Information given section start
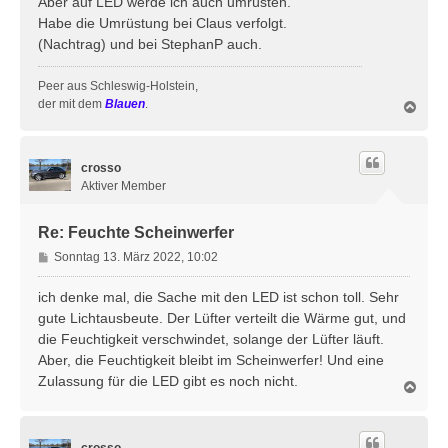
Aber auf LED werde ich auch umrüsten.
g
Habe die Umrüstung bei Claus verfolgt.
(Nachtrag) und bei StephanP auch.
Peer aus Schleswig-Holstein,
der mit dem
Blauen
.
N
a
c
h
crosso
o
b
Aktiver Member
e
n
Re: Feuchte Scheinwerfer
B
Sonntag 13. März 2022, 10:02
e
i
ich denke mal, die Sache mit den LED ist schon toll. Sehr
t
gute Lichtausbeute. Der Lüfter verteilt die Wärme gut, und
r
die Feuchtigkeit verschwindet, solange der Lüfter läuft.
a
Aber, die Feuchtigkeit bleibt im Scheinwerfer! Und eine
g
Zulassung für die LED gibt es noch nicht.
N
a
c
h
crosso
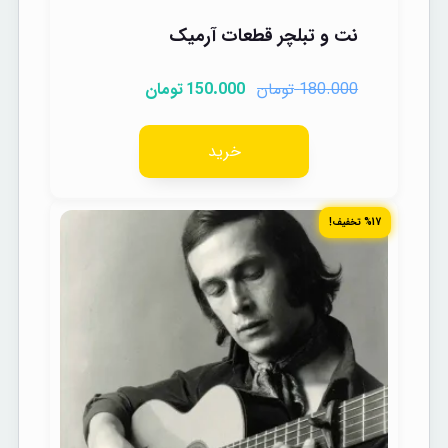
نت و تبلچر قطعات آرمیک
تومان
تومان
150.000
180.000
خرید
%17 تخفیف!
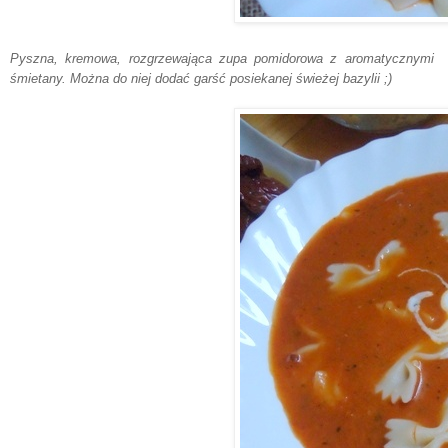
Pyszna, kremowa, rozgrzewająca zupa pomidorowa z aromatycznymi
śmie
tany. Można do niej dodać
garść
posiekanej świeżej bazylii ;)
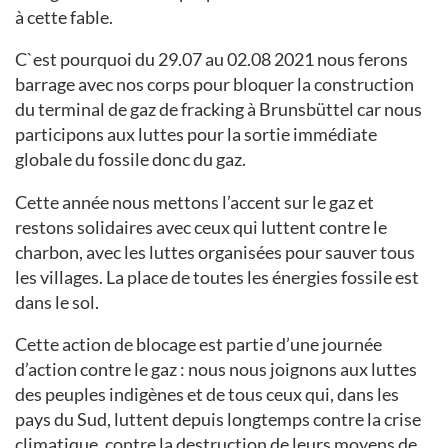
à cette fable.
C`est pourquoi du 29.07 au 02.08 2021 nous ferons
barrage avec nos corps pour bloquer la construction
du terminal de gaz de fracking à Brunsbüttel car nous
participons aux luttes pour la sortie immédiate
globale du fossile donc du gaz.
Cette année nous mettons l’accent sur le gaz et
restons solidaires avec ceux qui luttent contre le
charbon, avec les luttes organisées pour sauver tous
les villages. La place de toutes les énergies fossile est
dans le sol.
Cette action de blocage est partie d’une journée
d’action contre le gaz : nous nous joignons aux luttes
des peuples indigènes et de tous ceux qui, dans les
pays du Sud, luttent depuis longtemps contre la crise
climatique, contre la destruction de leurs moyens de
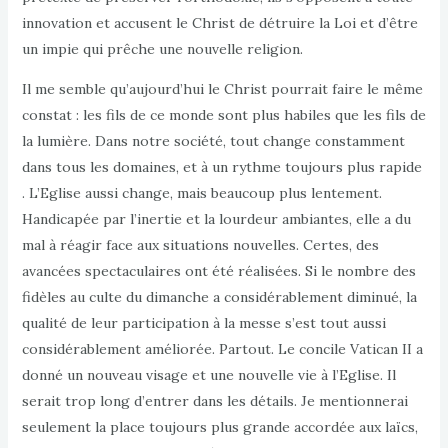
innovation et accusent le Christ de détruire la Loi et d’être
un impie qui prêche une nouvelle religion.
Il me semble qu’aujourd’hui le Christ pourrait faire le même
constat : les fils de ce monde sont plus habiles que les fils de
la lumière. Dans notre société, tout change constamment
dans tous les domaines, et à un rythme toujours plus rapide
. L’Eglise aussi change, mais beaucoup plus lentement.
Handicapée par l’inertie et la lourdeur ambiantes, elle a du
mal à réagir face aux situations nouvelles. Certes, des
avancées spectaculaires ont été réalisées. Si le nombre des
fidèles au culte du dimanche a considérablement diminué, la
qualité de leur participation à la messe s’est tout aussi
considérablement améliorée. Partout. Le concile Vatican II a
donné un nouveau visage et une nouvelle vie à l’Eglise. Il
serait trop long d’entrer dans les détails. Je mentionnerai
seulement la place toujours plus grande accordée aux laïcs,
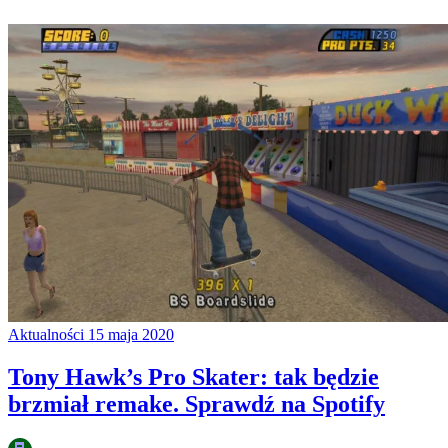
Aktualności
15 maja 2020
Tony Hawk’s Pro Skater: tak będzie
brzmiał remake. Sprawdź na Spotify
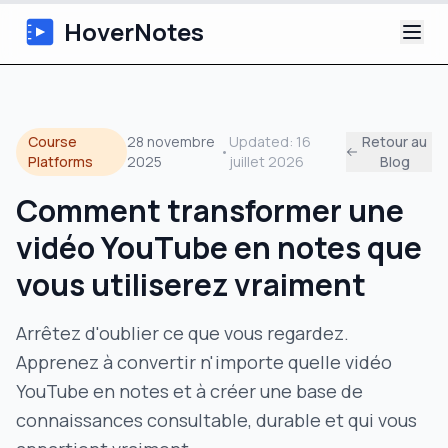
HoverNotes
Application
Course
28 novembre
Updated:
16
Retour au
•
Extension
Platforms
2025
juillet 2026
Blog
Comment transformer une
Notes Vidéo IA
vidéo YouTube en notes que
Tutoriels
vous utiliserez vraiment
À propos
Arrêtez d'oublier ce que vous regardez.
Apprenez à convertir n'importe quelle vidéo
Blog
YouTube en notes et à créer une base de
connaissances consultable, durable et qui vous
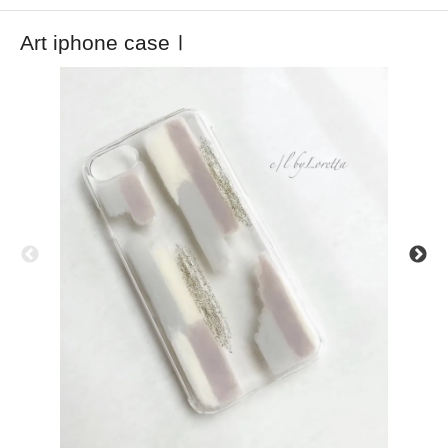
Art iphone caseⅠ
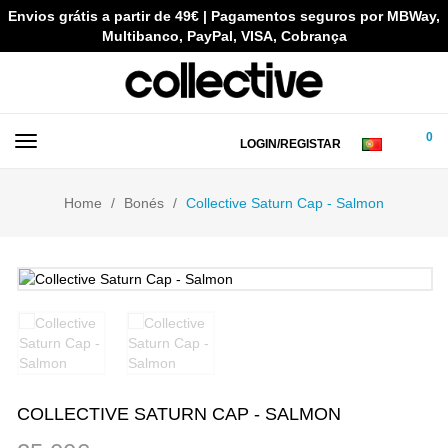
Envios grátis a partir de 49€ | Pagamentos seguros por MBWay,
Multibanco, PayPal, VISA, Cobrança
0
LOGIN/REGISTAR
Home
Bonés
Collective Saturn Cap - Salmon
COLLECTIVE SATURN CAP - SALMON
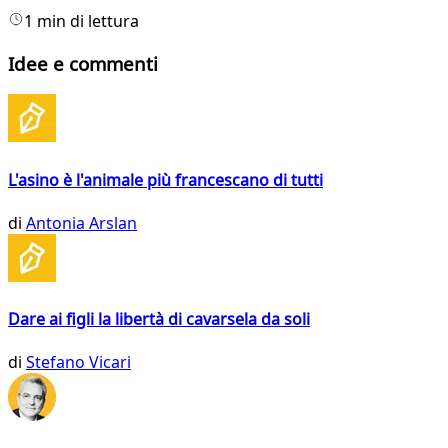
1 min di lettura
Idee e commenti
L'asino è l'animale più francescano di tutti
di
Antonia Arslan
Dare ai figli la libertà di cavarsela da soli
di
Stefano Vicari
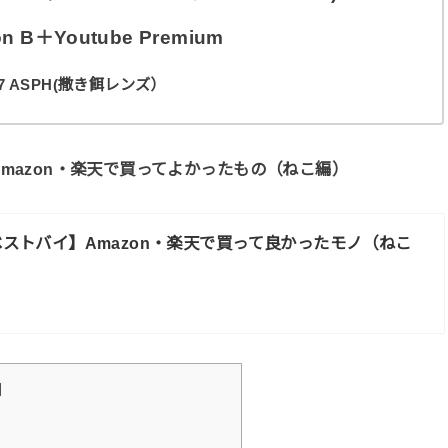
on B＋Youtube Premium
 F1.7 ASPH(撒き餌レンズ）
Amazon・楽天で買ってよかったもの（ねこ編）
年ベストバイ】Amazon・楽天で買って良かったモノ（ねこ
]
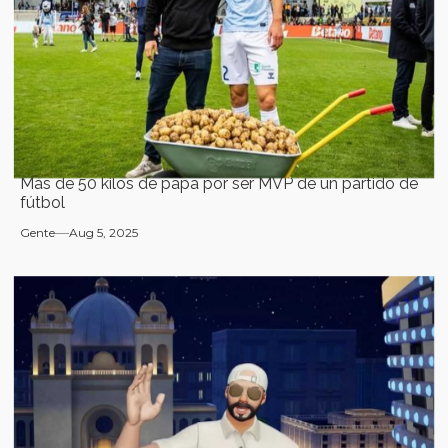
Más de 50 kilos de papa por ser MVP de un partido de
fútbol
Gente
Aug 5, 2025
Information given section end
Goal of the exercise: Lay out every line of text from the records above as a JSON list of strings, one string per line, leaving out blank lines and the pictures.

Solution for this exercise:
[
  "Aber auf LED werde ich auch umrüsten.",
  "g",
  "Habe die Umrüstung bei Claus verfolgt.",
  "(Nachtrag) und bei StephanP auch.",
  "Peer aus Schleswig-Holstein,",
  "der mit dem",
  "Blauen",
  ".",
  "N",
  "a",
  "c",
  "h",
  "crosso",
  "o",
  "b",
  "Aktiver Member",
  "e",
  "n",
  "Re: Feuchte Scheinwerfer",
  "B",
  "Sonntag 13. März 2022, 10:02",
  "e",
  "i",
  "ich denke mal, die Sache mit den LED ist schon toll. Sehr",
  "t",
  "gute Lichtausbeute. Der Lüfter verteilt die Wärme gut, und",
  "r",
  "die Feuchtigkeit verschwindet, solange der Lüfter läuft.",
  "a",
  "Aber, die Feuchtigkeit bleibt im Scheinwerfer! Und eine",
  "g",
  "Zulassung für die LED gibt es noch nicht.",
  "N",
  "a",
  "c",
  "h",
  "crosso",
  "نت و تبلچر قطعات آرمیک",
  "تومان",
  "تومان",
  "150.000",
  "180.000",
  "خرید",
  "%17 تخفیف!",
  "Pyszna, kremowa, rozgrzewająca zupa pomidorowa z aromatycznymi",
  "śmie",
  "tany. Można do niej dodać",
  "garść",
  "posiekanej świeżej bazylii ;)",
  "à cette fable.",
  "C`est pourquoi du 29.07 au 02.08 2021 nous ferons",
  "barrage avec nos corps pour bloquer la construction",
  "du terminal de gaz de fracking à Brunsbüttel car nous",
  "participons aux luttes pour la sortie immédiate",
  "globale du fossile donc du gaz.",
  "Cette année nous mettons l’accent sur le gaz et",
  "restons solidaires avec ceux qui luttent contre le",
  "charbon, avec les luttes organisées pour sauver tous",
  "les villages. La place de toutes les énergies fossile est",
  "dans le sol.",
  "Cette action de blocage est partie d’une journée",
  "d’action contre le gaz : nous nous joignons aux luttes",
  "des peuples indigènes et de tous ceux qui, dans les",
  "pays du Sud, luttent depuis longtemps contre la crise",
  "climatique, contre la destruction de leurs moyens de",
  "innovation et accusent le Christ de détruire la Loi et d’être",
  "un impie qui prêche une nouvelle religion.",
  "Il me semble qu’aujourd’hui le Christ pourrait faire le même",
  "constat : les fils de ce monde sont plus habiles que les fils de",
  "la lumière. Dans notre société, tout change constamment",
  "dans tous les domaines, et à un rythme toujours plus rapide",
  ". L’Eglise aussi change, mais beaucoup plus lentement.",
  "Handicapée par l’inertie et la lourdeur ambiantes, elle a du",
  "mal à réagir face aux situations nouvelles. Certes, des",
  "avancées spectaculaires ont été réalisées. Si le nombre des",
  "fidèles au culte du dimanche a considérablement diminué, la",
  "qualité de leur participation à la messe s’est tout aussi",
  "considérablement améliorée. Partout. Le concile Vatican II a",
  "donné un nouveau visage et une nouvelle vie à l’Eglise. Il",
  "serait trop long d’entrer dans les détails. Je mentionnerai",
  "seulement la place toujours plus grande accordée aux laïcs,",
  "Aktualności",
  "15 maja 2020",
  "Tony Hawk’s Pro Skater: tak będzie",
  "brzmiał remake. Sprawdź na Spotify",
  "HoverNotes",
  "Application",
  "Course",
  "28 novembre",
  "Updated:",
  "16",
  "Retour au",
  "•",
  "Extension",
  "Platforms",
  "2025",
  "juillet 2026",
  "Blog",
  "Comment transformer une",
  "Notes Vidéo IA",
  "vidéo YouTube en notes que",
  "Tutoriels",
  "vous utiliserez vraiment",
  "À propos",
  "Arrêtez d'oublier ce que vous regardez.",
  "Apprenez à convertir n'importe quelle vidéo",
  "Blog",
  "YouTube en notes et à créer une base de",
  "connaissances consultable, durable et qui vous",
  "Art iphone caseⅠ",
  "Envios grátis a partir de 49€ | Pagamentos seguros por MBWay,",
  "Multibanco, PayPal, VISA, Cobrança",
  "0",
  "LOGIN/REGISTAR",
  "Home",
  "Bonés",
  "Collective Saturn Cap - Salmon",
  "COLLECTIVE SATURN CAP - SALMON",
  "1 min di lettura",
  "Idee e commenti",
  "L'asino è l'animale più francescano di tutti",
  "di",
  "Antonia Arslan",
  "Dare ai figli la libertà di cavarsela da soli",
  "di",
  "Stefano Vicari",
  "on B＋Youtube Premium",
  " F1.7 ASPH(撒き餌レンズ）",
  "Amazon・楽天で買ってよかったもの（ねこ編）",
  "年ベストバイ】Amazon・楽天で買って良かったモノ（ねこ",
  "]",
  "Más de 50 kilos de papa por ser MVP de un partido de",
  "fútbol",
  "Gente",
  "Aug 5, 2025"
]